◆ Exercise details ◆
If a line in the data has the string "worn", please show it.

◆ Stored data ◆
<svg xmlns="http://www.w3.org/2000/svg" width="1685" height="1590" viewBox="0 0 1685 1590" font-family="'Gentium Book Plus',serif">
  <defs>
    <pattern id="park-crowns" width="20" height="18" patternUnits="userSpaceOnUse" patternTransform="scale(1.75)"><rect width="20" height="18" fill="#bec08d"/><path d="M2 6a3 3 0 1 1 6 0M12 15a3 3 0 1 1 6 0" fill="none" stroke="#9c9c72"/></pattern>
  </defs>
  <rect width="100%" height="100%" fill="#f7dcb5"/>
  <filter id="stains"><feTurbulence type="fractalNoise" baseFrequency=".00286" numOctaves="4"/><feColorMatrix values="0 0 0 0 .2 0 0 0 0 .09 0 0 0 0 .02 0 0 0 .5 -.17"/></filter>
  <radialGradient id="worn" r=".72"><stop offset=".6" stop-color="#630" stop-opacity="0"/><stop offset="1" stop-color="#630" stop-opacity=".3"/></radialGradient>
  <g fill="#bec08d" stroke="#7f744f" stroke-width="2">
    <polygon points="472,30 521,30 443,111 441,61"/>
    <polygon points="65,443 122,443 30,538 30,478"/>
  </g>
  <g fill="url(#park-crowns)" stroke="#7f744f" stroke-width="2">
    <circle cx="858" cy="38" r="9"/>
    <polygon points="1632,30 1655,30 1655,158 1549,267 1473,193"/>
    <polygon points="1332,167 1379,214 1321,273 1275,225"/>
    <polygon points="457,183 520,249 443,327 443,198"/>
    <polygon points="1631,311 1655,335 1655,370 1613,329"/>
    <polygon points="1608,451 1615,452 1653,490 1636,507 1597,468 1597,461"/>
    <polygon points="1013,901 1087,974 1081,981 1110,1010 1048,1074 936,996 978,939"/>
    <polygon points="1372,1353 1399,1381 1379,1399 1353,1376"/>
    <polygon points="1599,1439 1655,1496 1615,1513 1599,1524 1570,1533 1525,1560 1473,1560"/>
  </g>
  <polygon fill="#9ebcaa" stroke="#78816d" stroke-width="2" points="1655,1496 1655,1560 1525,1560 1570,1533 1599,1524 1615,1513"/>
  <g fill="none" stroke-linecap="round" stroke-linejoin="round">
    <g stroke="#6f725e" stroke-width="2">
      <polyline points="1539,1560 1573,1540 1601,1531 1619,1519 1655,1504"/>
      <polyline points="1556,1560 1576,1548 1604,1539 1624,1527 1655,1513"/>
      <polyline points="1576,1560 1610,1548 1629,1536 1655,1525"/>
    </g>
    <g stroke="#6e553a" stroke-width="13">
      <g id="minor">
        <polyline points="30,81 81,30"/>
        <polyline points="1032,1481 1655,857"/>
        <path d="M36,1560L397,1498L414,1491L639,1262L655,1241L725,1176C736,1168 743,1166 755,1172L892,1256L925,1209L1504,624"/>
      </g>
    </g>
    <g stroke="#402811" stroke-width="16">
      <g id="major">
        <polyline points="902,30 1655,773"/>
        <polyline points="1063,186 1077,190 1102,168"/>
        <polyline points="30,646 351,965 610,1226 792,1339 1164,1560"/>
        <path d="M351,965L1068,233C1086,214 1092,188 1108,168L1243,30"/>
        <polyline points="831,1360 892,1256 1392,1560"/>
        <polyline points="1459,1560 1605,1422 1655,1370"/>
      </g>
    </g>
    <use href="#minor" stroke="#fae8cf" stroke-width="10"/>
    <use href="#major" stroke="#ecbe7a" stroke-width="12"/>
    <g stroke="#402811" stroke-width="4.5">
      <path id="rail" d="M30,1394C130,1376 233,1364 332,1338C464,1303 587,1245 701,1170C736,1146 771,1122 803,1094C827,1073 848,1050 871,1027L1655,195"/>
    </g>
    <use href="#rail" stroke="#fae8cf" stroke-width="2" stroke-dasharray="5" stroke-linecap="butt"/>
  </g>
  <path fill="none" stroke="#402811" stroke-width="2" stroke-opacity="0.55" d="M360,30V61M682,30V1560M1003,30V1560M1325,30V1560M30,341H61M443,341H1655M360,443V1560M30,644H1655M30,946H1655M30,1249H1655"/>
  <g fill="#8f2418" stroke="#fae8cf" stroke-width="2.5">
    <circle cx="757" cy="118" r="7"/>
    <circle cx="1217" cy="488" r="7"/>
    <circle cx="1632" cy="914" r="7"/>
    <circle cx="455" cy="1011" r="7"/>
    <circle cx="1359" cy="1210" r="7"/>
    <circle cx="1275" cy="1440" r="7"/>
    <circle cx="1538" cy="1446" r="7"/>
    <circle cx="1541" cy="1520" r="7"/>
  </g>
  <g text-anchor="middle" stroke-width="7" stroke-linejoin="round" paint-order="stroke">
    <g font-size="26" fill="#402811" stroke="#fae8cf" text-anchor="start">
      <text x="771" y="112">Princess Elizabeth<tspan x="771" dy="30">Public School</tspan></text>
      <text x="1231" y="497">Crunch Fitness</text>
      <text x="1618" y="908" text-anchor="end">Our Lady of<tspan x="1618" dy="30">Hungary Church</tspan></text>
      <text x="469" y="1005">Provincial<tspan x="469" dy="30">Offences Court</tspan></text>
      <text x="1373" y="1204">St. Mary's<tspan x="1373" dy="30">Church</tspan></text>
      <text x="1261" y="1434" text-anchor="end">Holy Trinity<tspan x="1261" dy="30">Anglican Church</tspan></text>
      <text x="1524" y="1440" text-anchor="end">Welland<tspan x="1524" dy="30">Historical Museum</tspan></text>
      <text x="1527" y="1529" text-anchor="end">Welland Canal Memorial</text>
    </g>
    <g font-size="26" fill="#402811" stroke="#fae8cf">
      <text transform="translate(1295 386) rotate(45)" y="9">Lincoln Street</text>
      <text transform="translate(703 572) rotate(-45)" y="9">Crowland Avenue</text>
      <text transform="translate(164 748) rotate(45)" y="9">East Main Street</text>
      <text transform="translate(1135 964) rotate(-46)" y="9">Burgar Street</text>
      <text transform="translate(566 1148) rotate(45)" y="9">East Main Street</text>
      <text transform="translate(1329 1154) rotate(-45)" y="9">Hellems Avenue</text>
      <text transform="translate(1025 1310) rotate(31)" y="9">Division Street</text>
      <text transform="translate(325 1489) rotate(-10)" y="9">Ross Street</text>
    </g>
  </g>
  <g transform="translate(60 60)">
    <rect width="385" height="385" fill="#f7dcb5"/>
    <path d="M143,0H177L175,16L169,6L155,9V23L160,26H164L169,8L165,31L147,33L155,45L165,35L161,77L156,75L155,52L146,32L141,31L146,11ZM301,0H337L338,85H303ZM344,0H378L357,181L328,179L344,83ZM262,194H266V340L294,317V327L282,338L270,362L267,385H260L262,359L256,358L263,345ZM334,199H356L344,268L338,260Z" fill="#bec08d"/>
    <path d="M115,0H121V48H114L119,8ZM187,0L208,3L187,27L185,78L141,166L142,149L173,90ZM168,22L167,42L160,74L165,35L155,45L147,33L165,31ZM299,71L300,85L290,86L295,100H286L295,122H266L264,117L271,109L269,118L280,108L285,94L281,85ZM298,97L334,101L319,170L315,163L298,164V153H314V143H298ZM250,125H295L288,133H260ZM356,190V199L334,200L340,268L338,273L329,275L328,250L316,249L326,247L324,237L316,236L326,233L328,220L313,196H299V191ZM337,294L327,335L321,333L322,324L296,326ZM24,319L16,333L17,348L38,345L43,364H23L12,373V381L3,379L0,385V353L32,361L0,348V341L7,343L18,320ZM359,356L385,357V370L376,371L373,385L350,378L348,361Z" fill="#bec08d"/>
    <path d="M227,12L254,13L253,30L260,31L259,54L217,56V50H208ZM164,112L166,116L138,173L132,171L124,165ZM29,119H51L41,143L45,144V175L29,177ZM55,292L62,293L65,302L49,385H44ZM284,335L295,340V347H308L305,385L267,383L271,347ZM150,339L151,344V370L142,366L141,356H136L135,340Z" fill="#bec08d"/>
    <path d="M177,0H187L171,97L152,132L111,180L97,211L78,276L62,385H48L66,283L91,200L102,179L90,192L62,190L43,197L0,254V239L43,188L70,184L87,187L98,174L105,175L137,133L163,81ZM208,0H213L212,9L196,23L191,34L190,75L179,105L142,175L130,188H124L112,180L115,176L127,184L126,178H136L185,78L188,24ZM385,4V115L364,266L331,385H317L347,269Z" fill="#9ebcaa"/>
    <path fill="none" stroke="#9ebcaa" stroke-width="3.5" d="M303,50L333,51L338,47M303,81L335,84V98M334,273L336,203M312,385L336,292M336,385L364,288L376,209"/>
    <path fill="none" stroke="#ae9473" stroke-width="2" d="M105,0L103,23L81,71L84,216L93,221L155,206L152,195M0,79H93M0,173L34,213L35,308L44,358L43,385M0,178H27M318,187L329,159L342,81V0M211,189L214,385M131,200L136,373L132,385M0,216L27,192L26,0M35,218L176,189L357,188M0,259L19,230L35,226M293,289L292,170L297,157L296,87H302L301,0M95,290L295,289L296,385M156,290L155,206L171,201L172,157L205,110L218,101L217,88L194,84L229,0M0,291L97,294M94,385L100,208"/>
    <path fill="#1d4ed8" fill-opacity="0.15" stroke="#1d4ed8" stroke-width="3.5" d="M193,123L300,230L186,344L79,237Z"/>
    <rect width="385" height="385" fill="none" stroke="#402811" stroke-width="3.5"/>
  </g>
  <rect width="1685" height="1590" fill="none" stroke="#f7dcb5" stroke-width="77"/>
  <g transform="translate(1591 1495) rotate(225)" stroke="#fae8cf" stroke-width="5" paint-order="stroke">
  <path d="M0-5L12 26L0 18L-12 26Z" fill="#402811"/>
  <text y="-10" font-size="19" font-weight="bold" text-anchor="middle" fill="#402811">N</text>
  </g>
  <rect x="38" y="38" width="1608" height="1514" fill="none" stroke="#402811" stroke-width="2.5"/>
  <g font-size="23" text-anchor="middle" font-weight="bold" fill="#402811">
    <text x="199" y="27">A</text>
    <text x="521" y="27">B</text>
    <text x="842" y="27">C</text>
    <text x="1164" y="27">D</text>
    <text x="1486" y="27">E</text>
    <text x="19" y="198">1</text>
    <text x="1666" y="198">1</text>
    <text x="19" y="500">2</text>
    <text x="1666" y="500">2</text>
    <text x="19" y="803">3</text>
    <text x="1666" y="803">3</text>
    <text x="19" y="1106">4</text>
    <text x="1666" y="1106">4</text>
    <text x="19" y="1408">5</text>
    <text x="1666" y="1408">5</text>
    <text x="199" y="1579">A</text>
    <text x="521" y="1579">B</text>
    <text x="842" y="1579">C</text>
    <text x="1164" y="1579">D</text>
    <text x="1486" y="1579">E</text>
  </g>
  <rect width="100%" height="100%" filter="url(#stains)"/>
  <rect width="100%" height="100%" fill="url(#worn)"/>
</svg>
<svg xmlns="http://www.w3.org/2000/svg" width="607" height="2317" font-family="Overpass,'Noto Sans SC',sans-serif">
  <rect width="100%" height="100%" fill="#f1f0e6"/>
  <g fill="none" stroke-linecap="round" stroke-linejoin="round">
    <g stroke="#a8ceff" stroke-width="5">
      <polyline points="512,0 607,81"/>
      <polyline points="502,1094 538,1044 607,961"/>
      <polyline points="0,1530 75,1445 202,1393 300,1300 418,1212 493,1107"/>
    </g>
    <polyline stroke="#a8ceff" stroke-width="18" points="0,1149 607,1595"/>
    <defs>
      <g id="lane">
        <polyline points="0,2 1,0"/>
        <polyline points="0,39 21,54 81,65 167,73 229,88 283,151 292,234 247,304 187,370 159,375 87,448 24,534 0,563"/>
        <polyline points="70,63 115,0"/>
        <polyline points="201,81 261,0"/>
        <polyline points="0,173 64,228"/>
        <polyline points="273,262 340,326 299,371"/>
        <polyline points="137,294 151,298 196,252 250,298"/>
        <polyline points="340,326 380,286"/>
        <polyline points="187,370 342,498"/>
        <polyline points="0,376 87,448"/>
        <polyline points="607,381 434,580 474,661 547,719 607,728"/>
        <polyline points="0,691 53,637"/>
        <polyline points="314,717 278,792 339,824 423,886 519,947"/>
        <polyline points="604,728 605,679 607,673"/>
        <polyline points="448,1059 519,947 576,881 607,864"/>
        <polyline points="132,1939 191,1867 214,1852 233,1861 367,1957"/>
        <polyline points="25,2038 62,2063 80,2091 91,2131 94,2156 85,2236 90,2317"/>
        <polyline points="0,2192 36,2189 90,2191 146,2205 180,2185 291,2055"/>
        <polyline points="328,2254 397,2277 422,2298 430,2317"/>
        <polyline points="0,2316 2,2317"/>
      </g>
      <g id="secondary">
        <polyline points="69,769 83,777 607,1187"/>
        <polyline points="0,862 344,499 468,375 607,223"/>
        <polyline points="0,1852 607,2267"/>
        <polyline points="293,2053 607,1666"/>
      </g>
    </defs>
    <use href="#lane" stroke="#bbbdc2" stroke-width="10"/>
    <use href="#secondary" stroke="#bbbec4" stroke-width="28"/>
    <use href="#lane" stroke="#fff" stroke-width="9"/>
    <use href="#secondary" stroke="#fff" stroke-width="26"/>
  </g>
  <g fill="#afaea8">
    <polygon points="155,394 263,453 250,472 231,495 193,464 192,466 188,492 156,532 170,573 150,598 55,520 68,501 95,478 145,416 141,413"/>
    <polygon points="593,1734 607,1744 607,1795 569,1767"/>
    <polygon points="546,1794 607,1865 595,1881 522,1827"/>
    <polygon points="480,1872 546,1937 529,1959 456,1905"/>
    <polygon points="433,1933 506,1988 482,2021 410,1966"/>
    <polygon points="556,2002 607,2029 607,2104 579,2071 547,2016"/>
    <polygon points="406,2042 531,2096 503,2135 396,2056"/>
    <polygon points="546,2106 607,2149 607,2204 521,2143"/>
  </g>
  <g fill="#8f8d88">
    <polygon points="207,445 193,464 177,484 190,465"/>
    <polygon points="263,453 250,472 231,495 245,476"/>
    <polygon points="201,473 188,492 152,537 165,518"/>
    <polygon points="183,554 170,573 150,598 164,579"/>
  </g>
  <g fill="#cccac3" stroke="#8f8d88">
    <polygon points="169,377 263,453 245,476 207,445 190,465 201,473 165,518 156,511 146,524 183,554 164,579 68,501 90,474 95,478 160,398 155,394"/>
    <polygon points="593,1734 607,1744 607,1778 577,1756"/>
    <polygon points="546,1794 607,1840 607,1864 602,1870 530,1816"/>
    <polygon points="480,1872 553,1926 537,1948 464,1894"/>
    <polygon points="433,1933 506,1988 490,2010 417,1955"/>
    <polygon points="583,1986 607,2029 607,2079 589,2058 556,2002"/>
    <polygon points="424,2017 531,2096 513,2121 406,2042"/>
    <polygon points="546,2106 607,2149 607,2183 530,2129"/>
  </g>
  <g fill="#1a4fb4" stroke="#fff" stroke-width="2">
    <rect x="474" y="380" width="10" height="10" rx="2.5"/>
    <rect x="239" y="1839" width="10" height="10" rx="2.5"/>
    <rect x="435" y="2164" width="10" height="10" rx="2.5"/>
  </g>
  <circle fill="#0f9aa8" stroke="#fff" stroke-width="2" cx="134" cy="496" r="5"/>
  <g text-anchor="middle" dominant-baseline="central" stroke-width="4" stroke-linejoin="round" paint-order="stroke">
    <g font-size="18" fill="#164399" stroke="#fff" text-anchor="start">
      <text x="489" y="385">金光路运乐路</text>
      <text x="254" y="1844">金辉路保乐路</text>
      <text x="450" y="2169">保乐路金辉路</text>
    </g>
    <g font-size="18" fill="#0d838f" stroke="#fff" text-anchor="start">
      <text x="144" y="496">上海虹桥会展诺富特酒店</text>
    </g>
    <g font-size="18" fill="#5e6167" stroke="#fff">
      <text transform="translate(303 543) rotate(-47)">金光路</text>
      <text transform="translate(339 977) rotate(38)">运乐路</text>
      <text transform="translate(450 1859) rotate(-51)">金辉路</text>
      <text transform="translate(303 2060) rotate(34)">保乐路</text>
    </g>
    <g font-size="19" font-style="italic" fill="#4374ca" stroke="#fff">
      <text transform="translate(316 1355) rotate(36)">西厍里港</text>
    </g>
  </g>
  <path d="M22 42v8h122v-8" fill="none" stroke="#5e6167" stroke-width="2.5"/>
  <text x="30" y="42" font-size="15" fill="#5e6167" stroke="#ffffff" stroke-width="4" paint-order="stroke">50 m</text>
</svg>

◆ Solution to this exercise ◆
  <radialGradient id="worn" r=".72"><stop offset=".6" stop-color="#630" stop-opacity="0"/><stop offset="1" stop-color="#630" stop-opacity=".3"/></radialGradient>
  <rect width="100%" height="100%" fill="url(#worn)"/>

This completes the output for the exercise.